§ ACTIVITY
Begin at the line that has "Ove – Vorsorge regeln", stop after the line that has "וחילקו את מצרכי", and print exactly those lines from the records below, without any pictures.

PROVIDED RECORDS below:

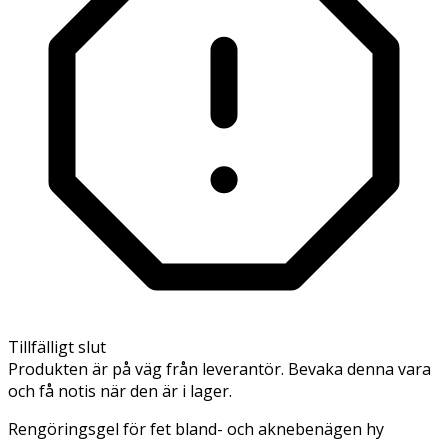
Tillfälligt slut
Produkten är på väg från leverantör. Bevaka denna vara
och få notis när den är i lager.
Rengöringsgel för fet bland- och aknebenägen hy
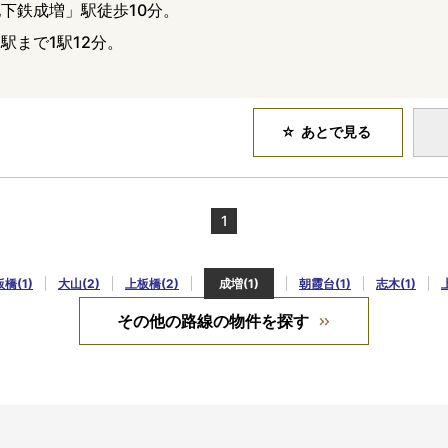
下鉄成増」駅徒歩10分。
駅まで1駅12分。
。
あとで見る
1
橋(1)
大山(2)
上板橋(2)
成増(1)
朝霞台(1)
志木(1)
その他の路線の物件を探す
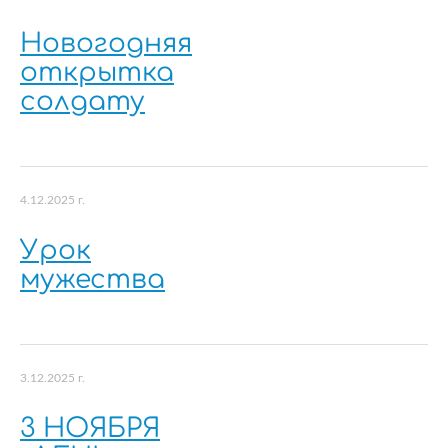
Новогодняя
открытка
солдату
4.12.2025 г.
Урок
мужества
3.12.2025 г.
3 НОЯБРЯ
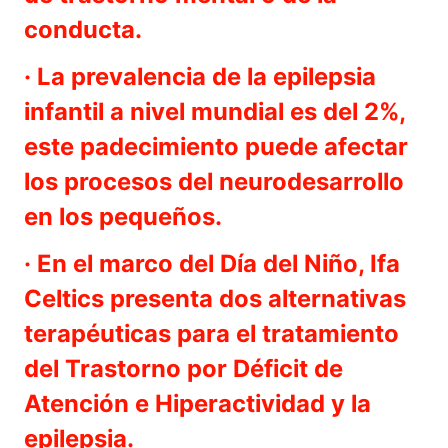
conducta.
· La prevalencia de la epilepsia
infantil a nivel mundial es del 2%,
este padecimiento puede afectar
los procesos del neurodesarrollo
en los pequeños.
· En el marco del Día del Niño, Ifa
Celtics presenta dos alternativas
terapéuticas para el tratamiento
del Trastorno por Déficit de
Atención e Hiperactividad y la
epilepsia.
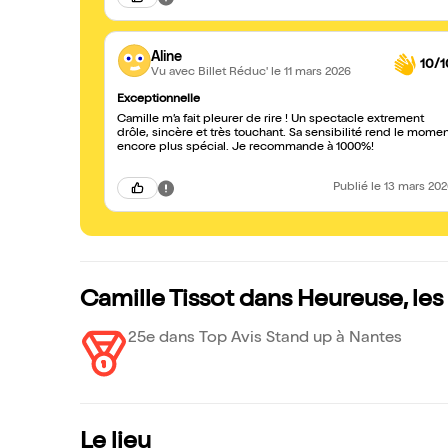
Aline
10/1
Vu avec Billet Réduc'
le 11 mars 2026
Exceptionnelle
Camille m’a fait pleurer de rire ! Un spectacle extrement
drôle, sincère et très touchant. Sa sensibilité rend le mome
encore plus spécial. Je recommande à 1000%!
Publié
le 13 mars 20
Camille Tissot dans Heureuse, le
25e dans Top Avis Stand up à Nantes
Le lieu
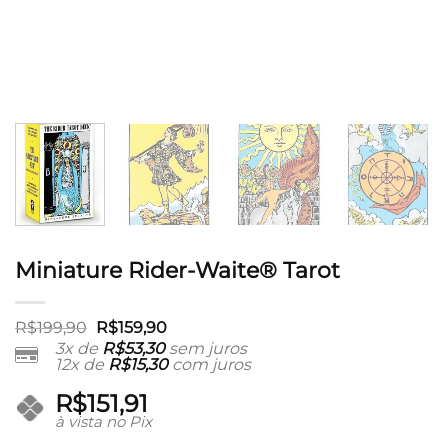
Miniature Rider-Waite® Tarot
O
O
R$
199,90
R$
159,90
preço
preço
3x de
R$
53,30
sem juros
original
atual
12x de
R$
15,30
com juros
era:
é:
R$199,90.
R$159,90.
R$
151,91
à vista no Pix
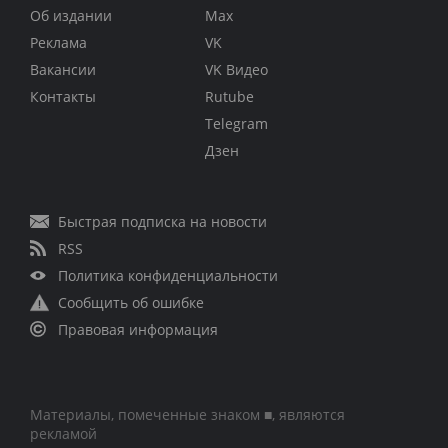
Об издании
Max
Реклама
VK
Вакансии
VK Видео
Контакты
Rutube
Telegram
Дзен
Быстрая подписка на новости
RSS
Политика конфиденциальности
Сообщить об ошибке
Правовая информация
Материалы, помеченные знаком ■, являются
рекламой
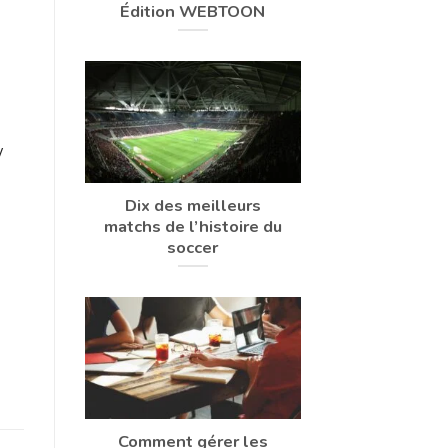
Édition WEBTOON
/
Dix des meilleurs
matchs de l’histoire du
soccer
Comment gérer les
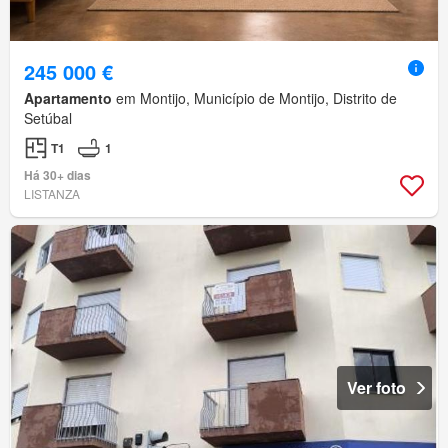
245 000 €
Apartamento
em Montijo, Município de Montijo, Distrito de
Setúbal
T1
1
Há 30+ dias
LISTANZA
Ver foto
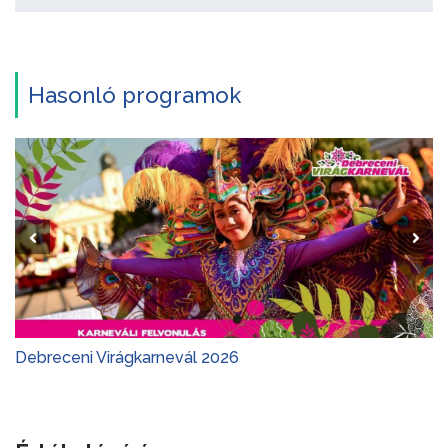
Hasonló programok
Debreceni Virágkarnevál 2026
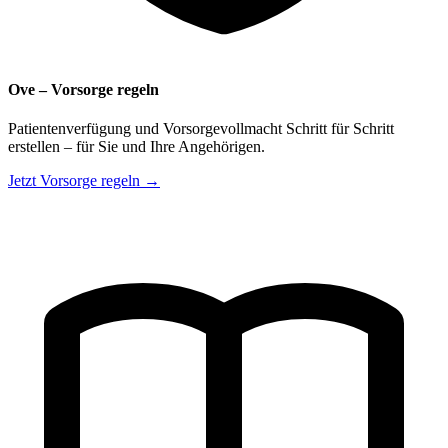
Ove – Vorsorge regeln
Patientenverfügung und Vorsorgevollmacht Schritt für Schritt
erstellen – für Sie und Ihre Angehörigen.
Jetzt Vorsorge regeln →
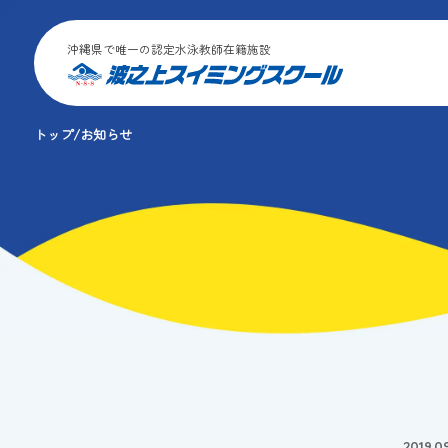
沖縄県で唯一の認定水泳教師在籍施設
トップ
お知らせ
2019.0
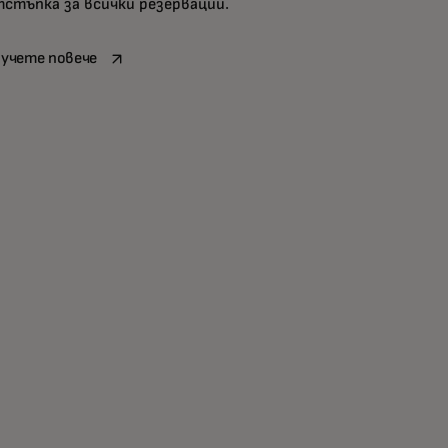
стъпка за всички резервации.
opens in a new tab
учете повече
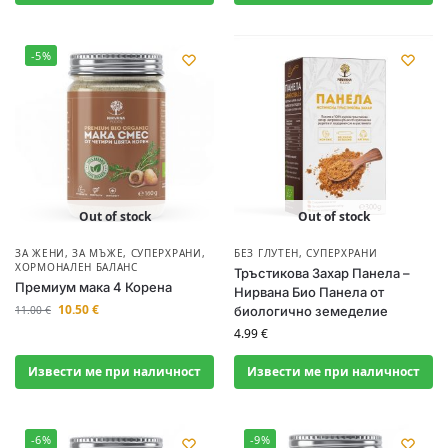
-5%
Out of stock
Out of stock
ЗА ЖЕНИ
,
ЗА МЪЖЕ
,
СУПЕРХРАНИ
,
БЕЗ ГЛУТЕН
,
СУПЕРХРАНИ
ХОРМОНАЛЕН БАЛАНС
Тръстикова Захар Панела –
Премиум мака 4 Корена
Нирвана Био Панела от
10.50
€
11.00
€
биологично земеделие
4.99
€
Извести ме при наличност
Извести ме при наличност
-6%
-9%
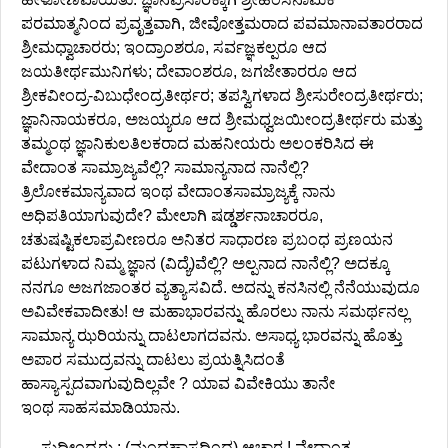
ಪರಮಾತ್ಮನಿಂದ ಪ್ರವೃತ್ತವಾಗಿ, ಜೀವೋತ್ತಮರಾದ ಪವಮಾನಾವತಾರರಾದ
ಶ್ರೀಮಧ್ವಾಚಾರರು; ಇಂದ್ರಾಂಶರೂ, ಸರ್ವಜ್ಞಕಲ್ಪರೂ ಆದ
ಜಯತೀರ್ಥಮುನಿಗಳು; ದೇವಾಂಶರೂ, ಜಗಜೇತಾರರೂ ಆದ
ಶ್ರೀಕವೀಂದ್ರ-ವಿಬುಧೇಂದ್ರತೀರ್ಥರ; ತಪಸ್ವಿಗಳಾದ ಶ್ರೀಸುರೇಂದ್ರತೀರ್ಥರು;
ಜ್ಞಾನಿನಾಯಕರೂ, ಅಜಯ್ಯರೂ ಆದ ಶ್ರೀಮಧ್ವಜಯೀಂದ್ರತೀರ್ಥರು ಮತ್ತು
ತಮ್ಮಂಥ ಜ್ಞಾನಿಕುಲತಿಲಕರಾದ ಮಹನೀಯರು ಅಲಂಕರಿಸಿದ ಈ
ವೇದಾಂತ ಸಾಮ್ರಾಜ್ಯವೆಲ್ಲಿ? ಸಾಮಾನ್ಯನಾದ ನಾನೆಲ್ಲಿ?
ತ್ರಿಲೋಕಮಾನ್ಯವಾದ ಇಂಥ ವೇದಾಂತಸಾಮ್ರಾಜ್ಯಕ್ಕೆ ನಾನು
ಅಧಿಪತಿಯಾಗುವುದೇ? ಮೇಲಾಗಿ ಷಡ್ಡರ್ಶನಾಚಾರರೂ,
ಚತುಷಷ್ಟಿಕಲಾಪ್ರವೀಣರೂ ಅನಿತರ ಸಾಧಾರಣ ಪ್ರಬಂಧ ಪ್ರಣಯನ
ಪಟುಗಳಾದ ನಿಮ್ಮ ಜ್ಞಾನ (ವಿದ್ಯೆ)ವೆಲ್ಲಿ? ಅಲ್ಪನಾದ ನಾನೆಲ್ಲಿ? ಅದಕ್ಕೂ
ನನಗೂ ಅಜಗಜಾಂತರ ವ್ಯತ್ಯಾಸವಿದೆ. ಅದನ್ನು ಕನಸಿನಲ್ಲಿ ನೆನೆಯುವುದೂ
ಅವಿವೇಕವಾದೀತು! ಆ ಮಹಾಭಾರವನ್ನು ಹೊರಲು ನಾನು ಸಮರ್ಥನಲ್ಲ
ಸಾಮಾನ್ಯ ಝರಿಯನ್ನು ದಾಟಲಾಗದವನು. ಅಸಾಧ್ಯ ಭಾರವನ್ನು ಹೊತ್ತು
ಅಪಾರ ಸಮುದ್ರವನ್ನು ದಾಟಲು ಪ್ರಯತ್ನಿಸಿದಂತೆ
ಹಾಸ್ಯಾಸ್ಪದವಾಗುವುದಿಲ್ಲವೇ ? ಯಾವ ವಿವೇಕಿಯು ತಾನೇ
ಇಂಥ ಸಾಹಸಮಾಡಿಯಾನು.
ಸುಧೀಂದ್ರರು : (ಮಂದಹಾಸದಿಂದ) ಆಚಾರ ! ವೇದಾಂತ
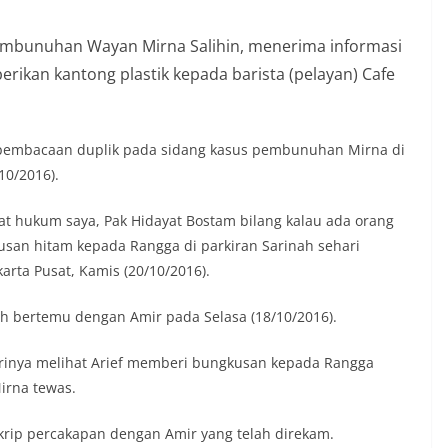
embunuhan Wayan Mirna Salihin, menerima informasi
ikan kantong plastik kepada barista (pelayan) Cafe
a pembacaan duplik pada sidang kasus pembunuhan Mirna di
10/2016).
at hukum saya, Pak Hidayat Bostam bilang kalau ada orang
san hitam kepada Rangga di parkiran Sarinah sehari
arta Pusat, Kamis (20/10/2016).
h bertemu dengan Amir pada Selasa (18/10/2016).
irinya melihat Arief memberi bungkusan kepada Rangga
irna tewas.
rip percakapan dengan Amir yang telah direkam.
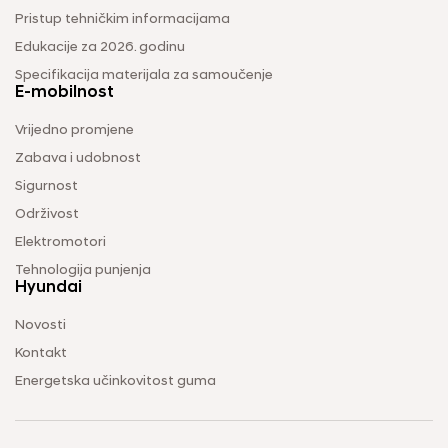
Pristup tehničkim informacijama
Edukacije za 2026. godinu
Specifikacija materijala za samoučenje
E-mobilnost
Vrijedno promjene
Zabava i udobnost
Sigurnost
Održivost
Elektromotori
Tehnologija punjenja
Hyundai
Novosti
Kontakt
Energetska učinkovitost guma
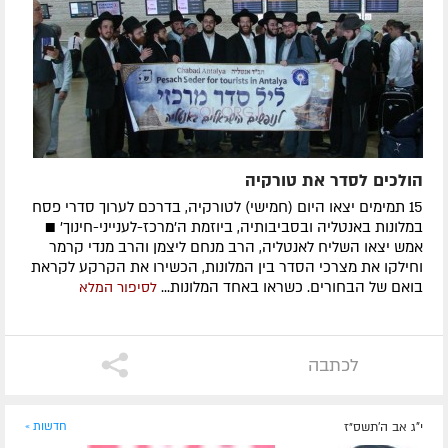
הולכים לסדר את טורקיה
15 תמימים יצאו היום (חמישי) לטורקיה, בדרכם לערוך סדרי פסח
במלונות באנטליה ובסביבותיה, ביוזמת ה'מרכז-לענייני-חינוך' ■
אמש יצאו השליח לאנטליה, הרב מנחם ליצמן והרב מנדי קרמר
וחילקו את מצרכי הסדר בין המלונות, הכשירו את הקרקע לקראת
בואם של הבחורים. כשראו באחד המלונות...
לסיפור המלא
לכתבה
י"ג אב ה׳תשס״ז
חדשות »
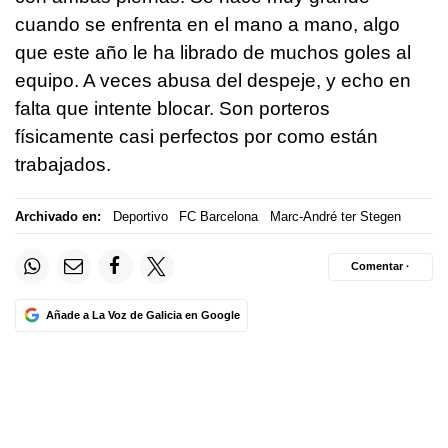
cuando se enfrenta en el mano a mano, algo
que este año le ha librado de muchos goles al
equipo. A veces abusa del despeje, y echo en
falta que intente blocar. Son porteros
físicamente casi perfectos por como están
trabajados.
Archivado en:
Deportivo
FC Barcelona
Marc-André ter Stegen
Comentar ·
Añade a La Voz de Galicia en Google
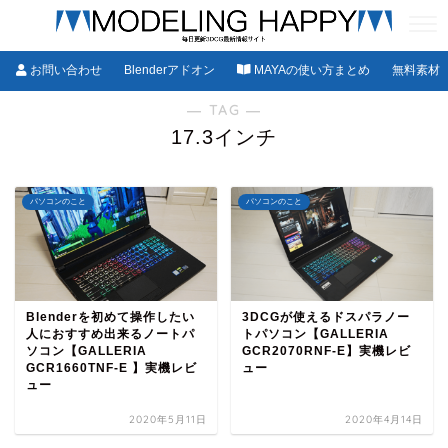
お問い合わせ
Blenderアドオン
MAYAの使い方まとめ
無料素材
― TAG ―
17.3インチ
パソコンのこと
パソコンのこと
Blenderを初めて操作したい
3DCGが使えるドスパラノー
人におすすめ出来るノートパ
トパソコン【GALLERIA
ソコン【GALLERIA
GCR2070RNF-E】実機レビ
GCR1660TNF-E 】実機レビ
ュー
ュー
2020年5月11日
2020年4月14日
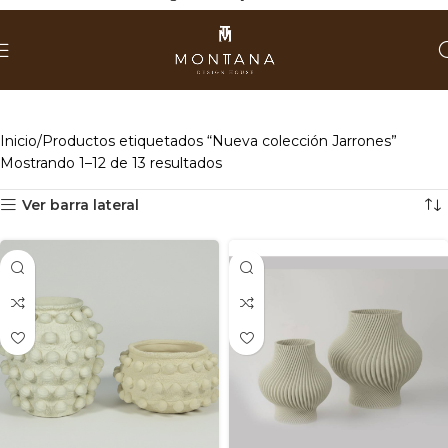
Inicio
Productos etiquetados “Nueva colección Jarrones”
Mostrando 1–12 de 13 resultados
Ver barra lateral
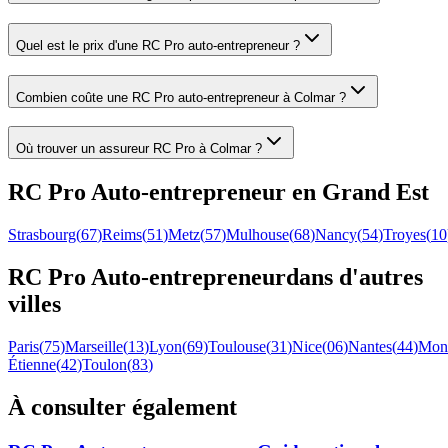
Quel est le prix d'une RC Pro auto-entrepreneur ?
Combien coûte une RC Pro auto-entrepreneur à Colmar ?
Où trouver un assureur RC Pro à Colmar ?
RC Pro
Auto-entrepreneur
en
Grand Est
Strasbourg
(
67
)
Reims
(
51
)
Metz
(
57
)
Mulhouse
(
68
)
Nancy
(
54
)
Troyes
(
10
RC Pro
Auto-entrepreneur
dans d'autres
villes
Paris
(
75
)
Marseille
(
13
)
Lyon
(
69
)
Toulouse
(
31
)
Nice
(
06
)
Nantes
(
44
)
Mont
Étienne
(
42
)
Toulon
(
83
)
À consulter également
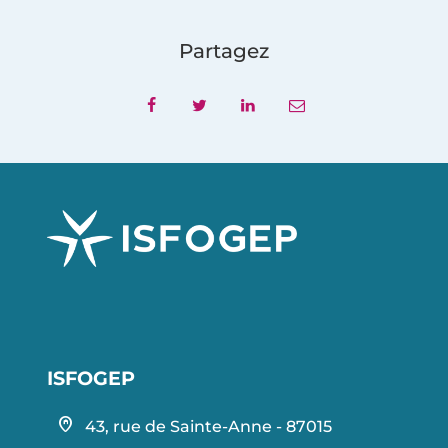
Partagez
ISFOGEP
home_pin
43, rue de Sainte-Anne - 87015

End of PROVIDED RECORDS.

§ YOUR RESPONSE
Ove – Vorsorge regeln
Patientenverfügung und Vorsorgevollmacht Schritt für Schritt
erstellen – für Sie und Ihre Angehörigen.
Jetzt Vorsorge regeln →
沖縄県で唯一の認定水泳教師在籍施設
トップ
お知らせ
2019.0
стъпка за всички резервации.
opens in a new tab
учете повече
-5%
Out of stock
Out of stock
ЗА ЖЕНИ
,
ЗА МЪЖЕ
,
СУПЕРХРАНИ
,
БЕЗ ГЛУТЕН
,
СУПЕРХРАНИ
ХОРМОНАЛЕН БАЛАНС
Тръстикова Захар Панела –
Премиум мака 4 Корена
Нирвана Био Панела от
10.50
€
11.00
€
биологично земеделие
4.99
€
Извести ме при наличност
Извести ме при наличност
-6%
-9%
ಪರಮಾತ್ಮನಿಂದ ಪ್ರವೃತ್ತವಾಗಿ, ಜೀವೋತ್ತಮರಾದ ಪವಮಾನಾವತಾರರಾದ
ಶ್ರೀಮಧ್ವಾಚಾರರು; ಇಂದ್ರಾಂಶರೂ, ಸರ್ವಜ್ಞಕಲ್ಪರೂ ಆದ
ಜಯತೀರ್ಥಮುನಿಗಳು; ದೇವಾಂಶರೂ, ಜಗಜೇತಾರರೂ ಆದ
ಶ್ರೀಕವೀಂದ್ರ-ವಿಬುಧೇಂದ್ರತೀರ್ಥರ; ತಪಸ್ವಿಗಳಾದ ಶ್ರೀಸುರೇಂದ್ರತೀರ್ಥರು;
ಜ್ಞಾನಿನಾಯಕರೂ, ಅಜಯ್ಯರೂ ಆದ ಶ್ರೀಮಧ್ವಜಯೀಂದ್ರತೀರ್ಥರು ಮತ್ತು
ತಮ್ಮಂಥ ಜ್ಞಾನಿಕುಲತಿಲಕರಾದ ಮಹನೀಯರು ಅಲಂಕರಿಸಿದ ಈ
ವೇದಾಂತ ಸಾಮ್ರಾಜ್ಯವೆಲ್ಲಿ? ಸಾಮಾನ್ಯನಾದ ನಾನೆಲ್ಲಿ?
ತ್ರಿಲೋಕಮಾನ್ಯವಾದ ಇಂಥ ವೇದಾಂತಸಾಮ್ರಾಜ್ಯಕ್ಕೆ ನಾನು
ಅಧಿಪತಿಯಾಗುವುದೇ? ಮೇಲಾಗಿ ಷಡ್ಡರ್ಶನಾಚಾರರೂ,
ಚತುಷಷ್ಟಿಕಲಾಪ್ರವೀಣರೂ ಅನಿತರ ಸಾಧಾರಣ ಪ್ರಬಂಧ ಪ್ರಣಯನ
ಪಟುಗಳಾದ ನಿಮ್ಮ ಜ್ಞಾನ (ವಿದ್ಯೆ)ವೆಲ್ಲಿ? ಅಲ್ಪನಾದ ನಾನೆಲ್ಲಿ? ಅದಕ್ಕೂ
ನನಗೂ ಅಜಗಜಾಂತರ ವ್ಯತ್ಯಾಸವಿದೆ. ಅದನ್ನು ಕನಸಿನಲ್ಲಿ ನೆನೆಯುವುದೂ
ಅವಿವೇಕವಾದೀತು! ಆ ಮಹಾಭಾರವನ್ನು ಹೊರಲು ನಾನು ಸಮರ್ಥನಲ್ಲ
ಸಾಮಾನ್ಯ ಝರಿಯನ್ನು ದಾಟಲಾಗದವನು. ಅಸಾಧ್ಯ ಭಾರವನ್ನು ಹೊತ್ತು
ಅಪಾರ ಸಮುದ್ರವನ್ನು ದಾಟಲು ಪ್ರಯತ್ನಿಸಿದಂತೆ
ಹಾಸ್ಯಾಸ್ಪದವಾಗುವುದಿಲ್ಲವೇ ? ಯಾವ ವಿವೇಕಿಯು ತಾನೇ
ಇಂಥ ಸಾಹಸಮಾಡಿಯಾನು.
ಸುಧೀಂದ್ರರು : (ಮಂದಹಾಸದಿಂದ) ಆಚಾರ ! ವೇದಾಂತ
embunuhan Wayan Mirna Salihin, menerima informasi
ikan kantong plastik kepada barista (pelayan) Cafe
a pembacaan duplik pada sidang kasus pembunuhan Mirna di
10/2016).
at hukum saya, Pak Hidayat Bostam bilang kalau ada orang
san hitam kepada Rangga di parkiran Sarinah sehari
arta Pusat, Kamis (20/10/2016).
h bertemu dengan Amir pada Selasa (18/10/2016).
irinya melihat Arief memberi bungkusan kepada Rangga
irna tewas.
rip percakapan dengan Amir yang telah direkam.
Pristup tehničkim informacijama
Edukacije za 2026. godinu
Specifikacija materijala za samoučenje
E-mobilnost
Vrijedno promjene
Zabava i udobnost
Sigurnost
Održivost
Elektromotori
Tehnologija punjenja
Hyundai
Novosti
Kontakt
Energetska učinkovitost guma
הולכים לסדר את טורקיה
15 תמימים יצאו היום (חמישי) לטורקיה, בדרכם לערוך סדרי פסח
במלונות באנטליה ובסביבותיה, ביוזמת ה'מרכז-לענייני-חינוך' ■
אמש יצאו השליח לאנטליה, הרב מנחם ליצמן והרב מנדי קרמר
וחילקו את מצרכי הסדר בין המלונות, הכשירו את הקרקע לקראת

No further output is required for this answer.